**WHAT THE EXERCISE ASKS**
The expected output is an exact copy of the lines from the one containing "শুক্রবার, আগস্ট ৭, ২০২৬" through the final line of the entries below, with no images.

**LISTED ENTRIES**
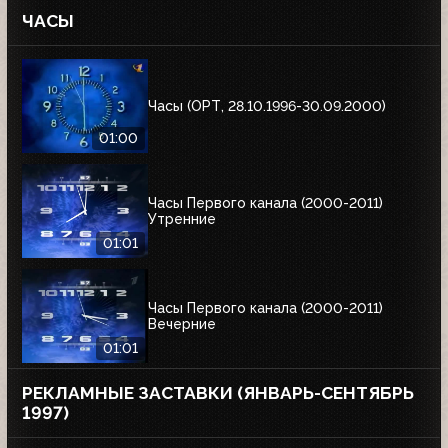
ЧАСЫ
Часы (ОРТ, 28.10.1996-30.09.2000)
01:00
Часы Первого канала (2000-2011)
Утренние
01:01
Часы Первого канала (2000-2011)
Вечерние
01:01
РЕКЛАМНЫЕ ЗАСТАВКИ (ЯНВАРЬ-СЕНТЯБРЬ
1997)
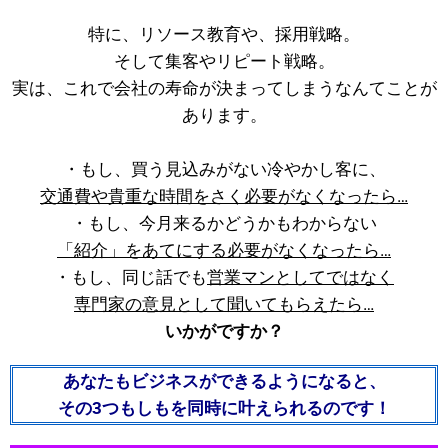
特に、リソース教育や、採用戦略。
そして集客やリピート戦略。
実は、これで会社の寿命が決まってしまうなんてことが
あります。
・もし、買う見込みがない冷やかし客に、
交通費や貴重な時間をさく必要がなくなったら…
・もし、今月来るかどうかもわからない
「紹介」をあてにする必要がなくなったら…
・もし、同じ話でも
営業マンとしてではなく
専門家の意見として聞いてもらえたら…
いかがですか？
あなたもビジネスができるようになると、
その3つもしもを同時に叶えられるのです！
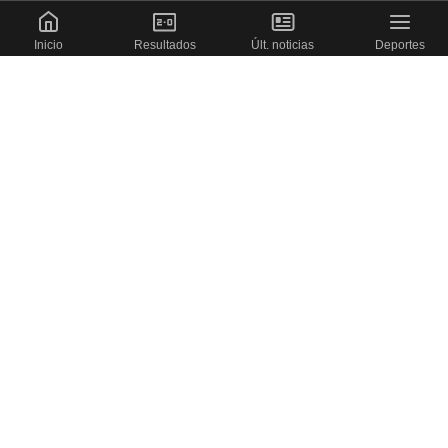
Inicio
Resultados
Últ. noticias
Deportes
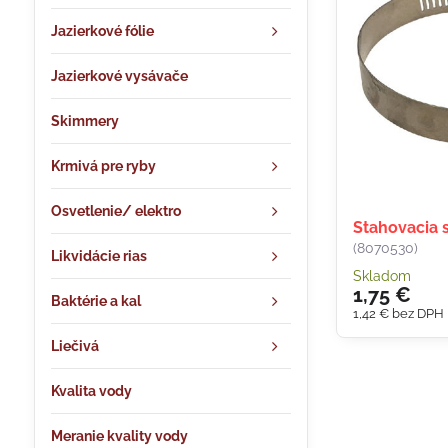
Jazierkové fólie
Jazierkové vysávače
Skimmery
Krmivá pre ryby
Osvetlenie/ elektro
Stahovacia
(8070530)
Likvidácie rias
Skladom
1,75 €
Baktérie a kal
1,42 €
bez DPH
Liečivá
Kvalita vody
Meranie kvality vody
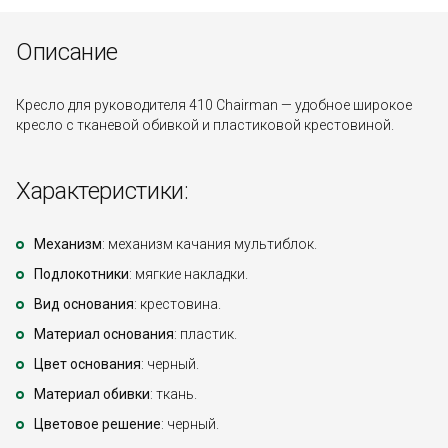
Описание
Кресло для руководителя 410 Chairman — удобное широкое
кресло с тканевой обивкой и пластиковой крестовиной.
Характеристики:
Механизм
: механизм качания мультиблок.
Подлокотники
: мягкие накладки.
Вид основания
: крестовина.
Материал основания
: пластик.
Цвет основания
: черный.
Материал обивки
: ткань.
Цветовое решение
: черный.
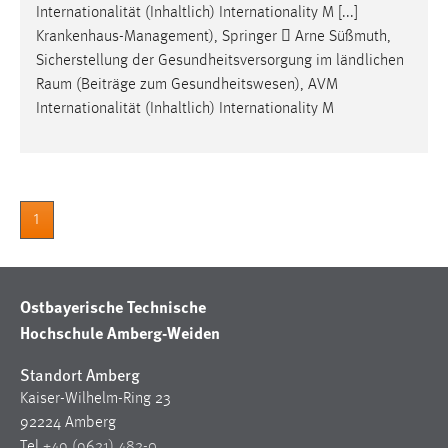
Internationalität (Inhaltlich) Internationality M [...]
Krankenhaus-Management), Springer  Arne Süßmuth,
Sicherstellung der Gesundheitsversorgung im ländlichen
Raum
(Beiträge zum Gesundheitswesen), AVM
Internationalität (Inhaltlich) Internationality M
1
Ostbayerische Technische
Hochschule Amberg-Weiden
Standort Amberg
Kaiser-Wilhelm-Ring 23
92224 Amberg
Tel
+49 (9621) 482-0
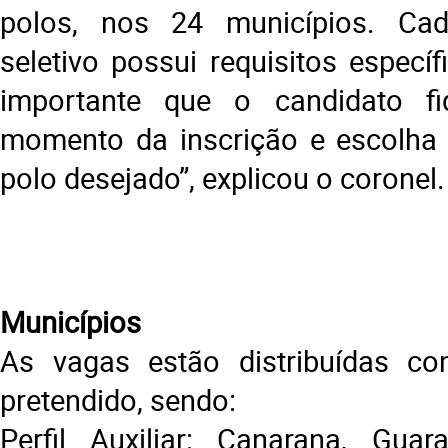
polos, nos 24 municípios. Cad
seletivo possui requisitos específ
importante que o candidato f
momento da inscrição e escolha 
polo desejado”, explicou o coronel.
Municípios
As vagas estão distribuídas con
pretendido, sendo:
Perfil Auxiliar: Canarana, Guar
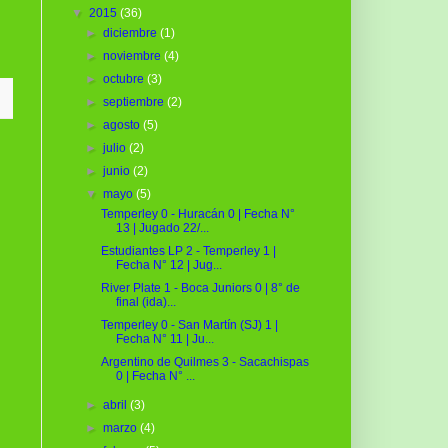
▼
2015
(36)
►
diciembre
(1)
►
noviembre
(4)
►
octubre
(3)
►
septiembre
(2)
►
agosto
(5)
►
julio
(2)
►
junio
(2)
▼
mayo
(5)
Temperley 0 - Huracán 0 | Fecha N°
13 | Jugado 22/...
Estudiantes LP 2 - Temperley 1 |
Fecha N° 12 | Jug...
River Plate 1 - Boca Juniors 0 | 8° de
final (ida)...
Temperley 0 - San Martín (SJ) 1 |
Fecha N° 11 | Ju...
Argentino de Quilmes 3 - Sacachispas
0 | Fecha N° ...
►
abril
(3)
►
marzo
(4)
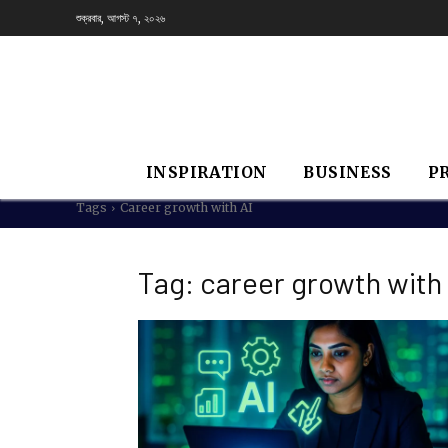
শুক্রবার, আগস্ট ৭, ২০২৬
INSPIRATION
BUSINESS
P
Tags
Career growth with AI
Tag:
career growth with 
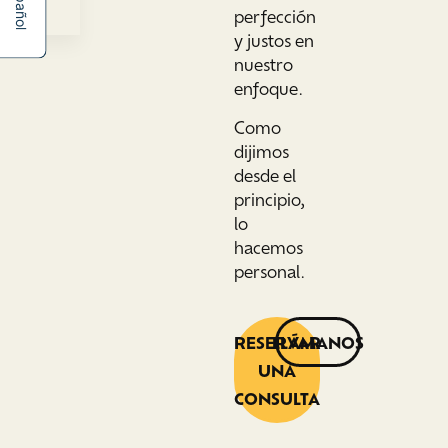
Español
perfección
y justos en
nuestro
enfoque.
Como
dijimos
desde el
principio,
lo
hacemos
personal.
RESERVAR
LLÁMANOS
UNA
CONSULTA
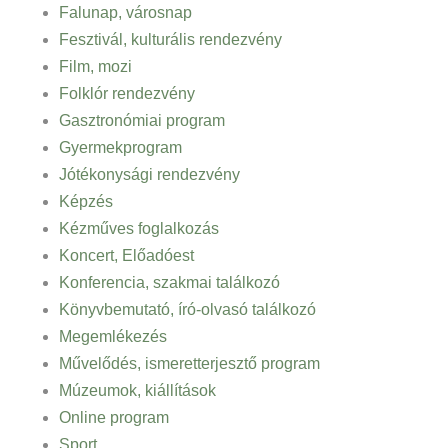
Falunap, városnap
Fesztivál, kulturális rendezvény
Film, mozi
Folklór rendezvény
Gasztronómiai program
Gyermekprogram
Jótékonysági rendezvény
Képzés
Kézműves foglalkozás
Koncert, Előadóest
Konferencia, szakmai találkozó
Könyvbemutató, író-olvasó találkozó
Megemlékezés
Művelődés, ismeretterjesztő program
Múzeumok, kiállítások
Online program
Sport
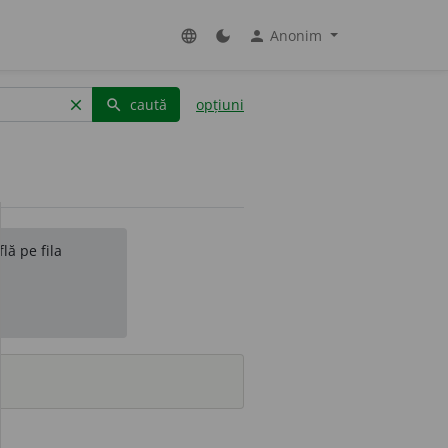
Anonim
language
dark_mode
person
caută
opțiuni
clear
search
lă pe fila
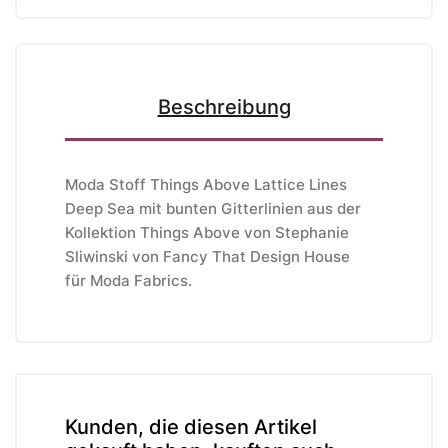
Beschreibung
Moda Stoff Things Above Lattice Lines
Deep Sea mit bunten Gitterlinien aus der
Kollektion Things Above von Stephanie
Sliwinski v
on Fancy That Design House
für
Moda Fabrics
.
Kunden, die diesen Artikel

**YOUR RESPONSE**
শুক্রবার, আগস্ট ৭, ২০২৬
INSPIRATION
BUSINESS
P
Tags
Career growth with AI
Tag:
career growth with 
Español
perfección
y justos en
nuestro
enfoque.
Como
dijimos
desde el
principio,
lo
hacemos
personal.
RESERVAR
LLÁMANOS
UNA
CONSULTA
Falunap, városnap
Fesztivál, kulturális rendezvény
Film, mozi
Folklór rendezvény
Gasztronómiai program
Gyermekprogram
Jótékonysági rendezvény
Képzés
Kézműves foglalkozás
Koncert, Előadóest
Konferencia, szakmai találkozó
Könyvbemutató, író-olvasó találkozó
Megemlékezés
Művelődés, ismeretterjesztő program
Múzeumok, kiállítások
Online program
Sport
Anonim
language
dark_mode
person
caută
opțiuni
clear
search
lă pe fila
Beschreibung
Moda Stoff Things Above Lattice Lines
Deep Sea mit bunten Gitterlinien aus der
Kollektion Things Above von Stephanie
Sliwinski v
on Fancy That Design House
für
Moda Fabrics
.
Kunden, die diesen Artikel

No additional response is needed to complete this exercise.